An exact copy of every entry is required, without the pictures.

(Saved data entries)
====
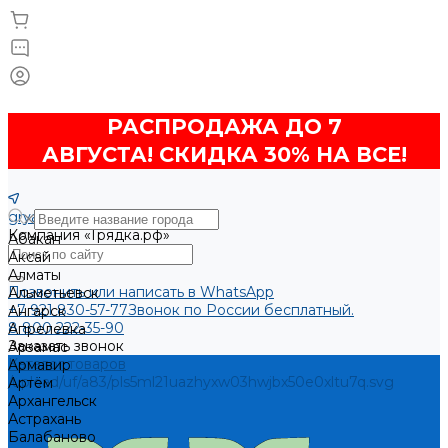
РАСПРОДАЖА ДО 7
АВГУСТА! СКИДКА 30% НА ВСЕ!
gryadkarf@mail.ru
Компания «Грядка.рф»
Абакан
Аксай
Алматы
Позвонить или написать в WhatsApp
Альметьевск
+7 921 830-57-77
Звонок по России бесплатный.
Ангарск
8 800 222-35-90
Апрелевка
Заказать звонок
Арзамас
Каталог товаров
Армавир
/upload/uf/a83/pls5ml21uazhyxw03hwjbx50e0xltu7q.svg
Артём
Архангельск
Астрахань
Балабаново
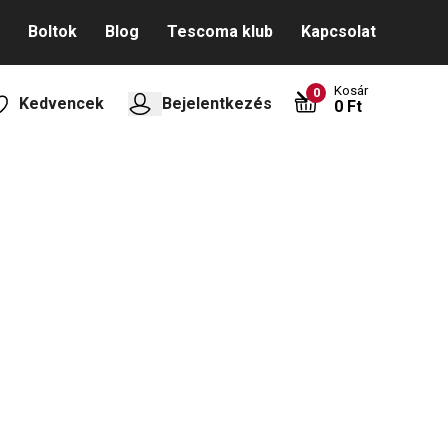
Boltok
Blog
Tescoma klub
Kapcsolat
Kosár
0
Kedvencek
Bejelentkezés
0 Ft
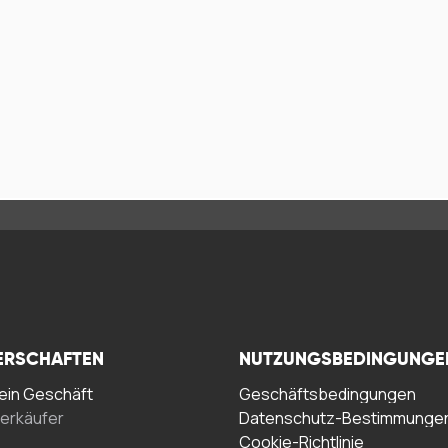
ERSCHAFTEN
NUTZUNGSBEDINGUNGE
in Geschäft
Geschäftsbedingungen
erkäufer
Datenschutz-Bestimmunge
Cookie-Richtlinie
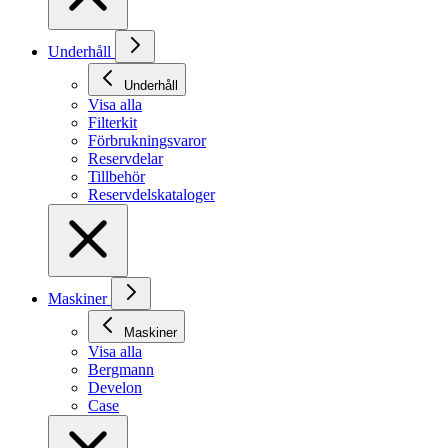
Underhåll
Underhåll
Visa alla
Filterkit
Förbrukningsvaror
Reservdelar
Tillbehör
Reservdelskataloger
Maskiner
Maskiner
Visa alla
Bergmann
Develon
Case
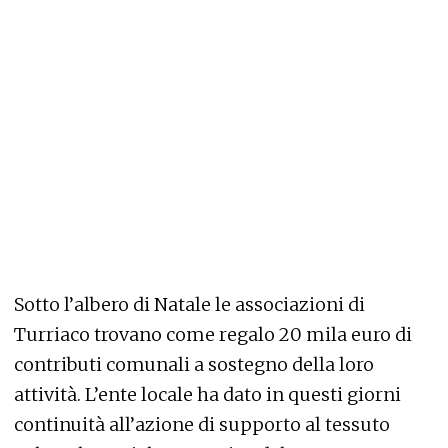
Sotto l’albero di Natale le associazioni di
Turriaco trovano come regalo 20 mila euro di
contributi comunali a sostegno della loro
attività. L’ente locale ha dato in questi giorni
continuità all’azione di supporto al tessuto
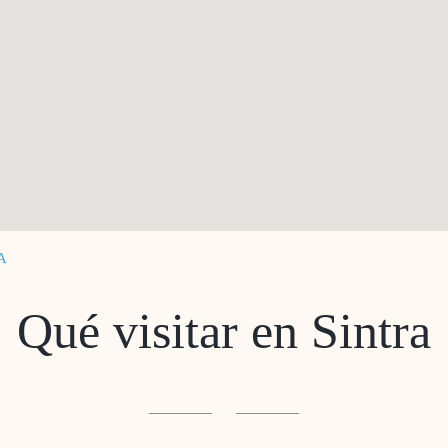
A
Qué visitar en Sintra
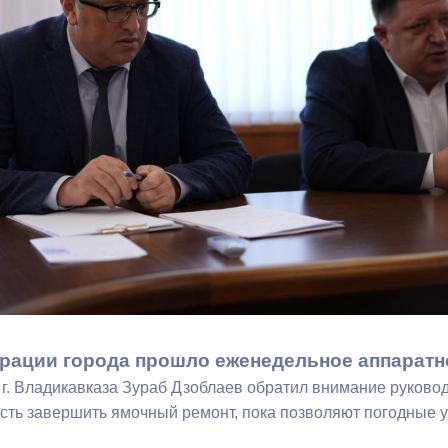
з
ия, постановления
Кадровая политика
ертиза НПА
Контактная информация
ельности органов
Списки граждан, состоящих на
амоуправления
учете в качестве нуждающихся 
улучшении жилищных условий п
г. Владикавказ
анные
Общественное обсуждение
документов стратегического
планирования
рации города прошло еженедельное аппаратн
г. Владикавказа Зураб Дзоблаев обратил внимание руковод
 о результатах
Порядок обжалования решений 
сть завершить ямочный ремонт, пока позволяют погодные у
действий органов местного
самоуправления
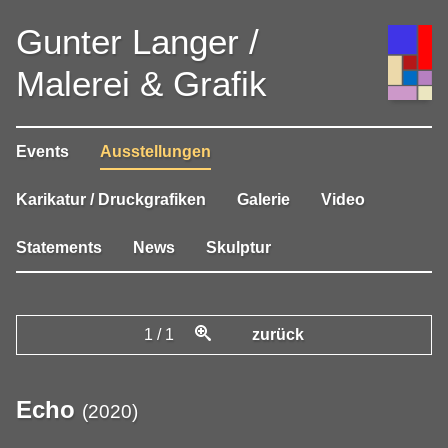
Gunter Langer /
Malerei & Grafik
Events
Ausstellungen
Karikatur / Druckgrafiken
Galerie
Video
Statements
News
Skulptur
1
/
1
zurück
Echo
(
2020
)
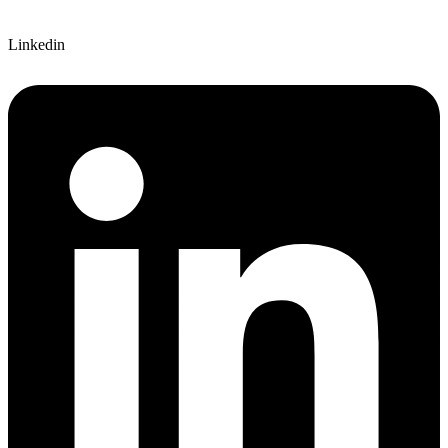
Linkedin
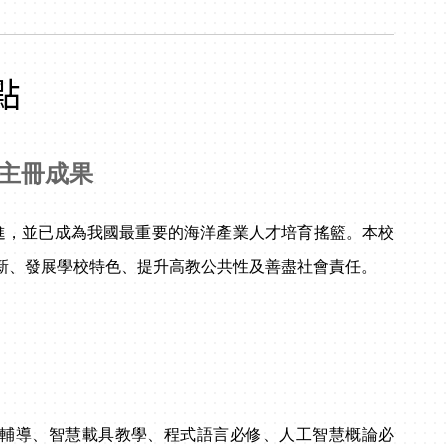
點
耕主冊成果
進，並已成為我國最重要的海洋產業人才培育搖籃。本校
新、發展學校特色、提升高教公共性及善盡社會責任。
輔導、智慧載具教學、程式語言必修、人工智慧概論必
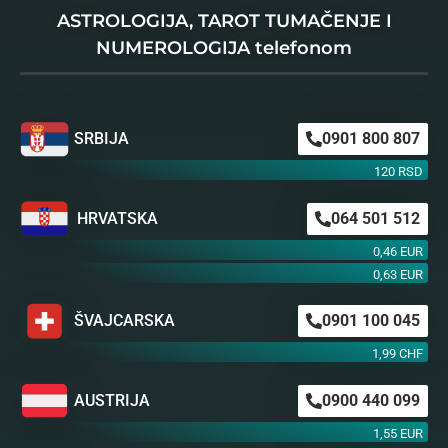
ASTROLOGIJA, TAROT TUMAČENJE I
NUMEROLOGIJA telefonom
SRBIJA
0901 800 807
120 RSD
HRVATSKA
064 501 512
0,46 EUR
0,63 EUR
ŠVAJCARSKA
0901 100 045
1,99 CHF
AUSTRIJA
0900 440 099
1,55 EUR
====
Answer below
РАСПРОДАЖА ДО 7
АВГУСТА! СКИДКА 30% НА ВСЕ!
gryadkarf@mail.ru
Компания «Грядка.рф»
Абакан
Аксай
Алматы
Позвонить или написать в WhatsApp
Альметьевск
+7 921 830-57-77
Звонок по России бесплатный.
Ангарск
8 800 222-35-90
Апрелевка
Заказать звонок
Арзамас
Каталог товаров
Армавир
/upload/uf/a83/pls5ml21uazhyxw03hwjbx50e0xltu7q.svg
Артём
Архангельск
Астрахань
Балабаново
Boltok
Blog
Tescoma klub
Kapcsolat
Kosár
0
Kedvencek
Bejelentkezés
0 Ft
ERSCHAFTEN
NUTZUNGSBEDINGUNGE
in Geschäft
Geschäftsbedingungen
erkäufer
Datenschutz-Bestimmunge
Cookie-Richtlinie
Underhåll
Underhåll
Visa alla
Filterkit
Förbrukningsvaror
Reservdelar
Tillbehör
Reservdelskataloger
Maskiner
Maskiner
Visa alla
Bergmann
Develon
Case
Sotto l’albero di Natale le associazioni di
Turriaco trovano come regalo 20 mila euro di
contributi comunali a sostegno della loro
attività. L’ente locale ha dato in questi giorni
continuità all’azione di supporto al tessuto
A
Qué visitar en Sintra
з
ия, постановления
Кадровая политика
ертиза НПА
Контактная информация
ельности органов
Списки граждан, состоящих на
амоуправления
учете в качестве нуждающихся 
улучшении жилищных условий п
г. Владикавказ
анные
Общественное обсуждение
документов стратегического
планирования
рации города прошло еженедельное аппаратн
г. Владикавказа Зураб Дзоблаев обратил внимание руковод
 о результатах
Порядок обжалования решений 
сть завершить ямочный ремонт, пока позволяют погодные у
действий органов местного
самоуправления
Gunter Langer /
Malerei & Grafik
Events
Ausstellungen
Karikatur / Druckgrafiken
Galerie
Video
Statements
News
Skulptur
1
/
1
zurück
Echo
(
2020
)
Linkedin
點
耕主冊成果
進，並已成為我國最重要的海洋產業人才培育搖籃。本校
新、發展學校特色、提升高教公共性及善盡社會責任。
輔導、智慧載具教學、程式語言必修、人工智慧概論必
ASTROLOGIJA, TAROT TUMAČENJE I
NUMEROLOGIJA telefonom
SRBIJA
0901 800 807
120 RSD
HRVATSKA
064 501 512
0,46 EUR
0,63 EUR
ŠVAJCARSKA
0901 100 045
1,99 CHF
AUSTRIJA
0900 440 099
1,55 EUR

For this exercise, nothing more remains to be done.